**Prompt**
Transcribe the listing below in full, exactly, with no images.

**Data listing**
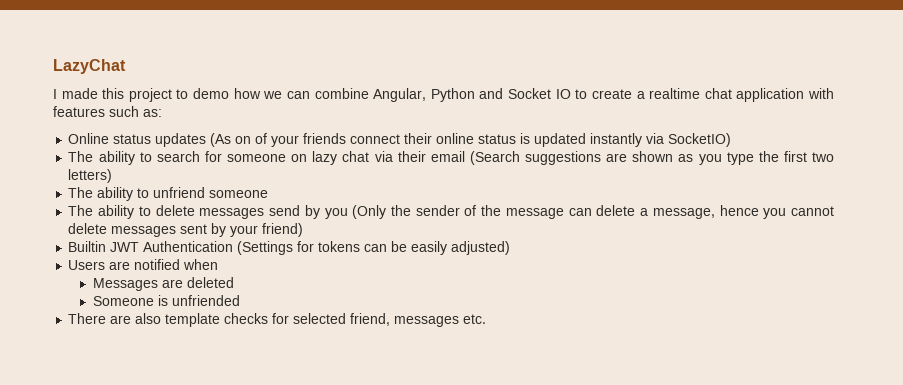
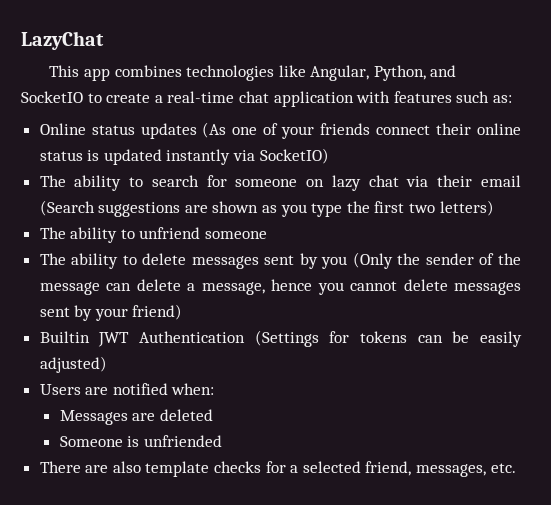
[53,88,571,102] I made this project to demo how we can combine Angular, Python and Socket IO -> [49,65,457,81] [21,91,83,103] This app combines technologies like Angular, Python, and SocketIO
[649,88,701,99] realtime -> [167,91,235,103] real-time
[235,136,252,144] on -> [232,127,258,135] one
[269,205,301,216] send -> [264,255,295,265] sent
[183,259,219,270] when -> [171,383,215,395] when:
(290, 318) none -> [290,465,299,473] a
[394,316,460,327] messages -> [416,464,487,477] messages,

**Result of the exercise**
[53,88,571,102] I made this project to demo how we can combine Angular, Python and Socket IO -> [49,65,457,81] [21,91,83,103] This app combines technologies like Angular, Python, and SocketIO
[649,88,701,99] realtime -> [167,91,235,103] real-time
[235,136,252,144] on -> [232,127,258,135] one
[269,205,301,216] send -> [264,255,295,265] sent
[183,259,219,270] when -> [171,383,215,395] when:
(290, 318) none -> [290,465,299,473] a
[394,316,460,327] messages -> [416,464,487,477] messages,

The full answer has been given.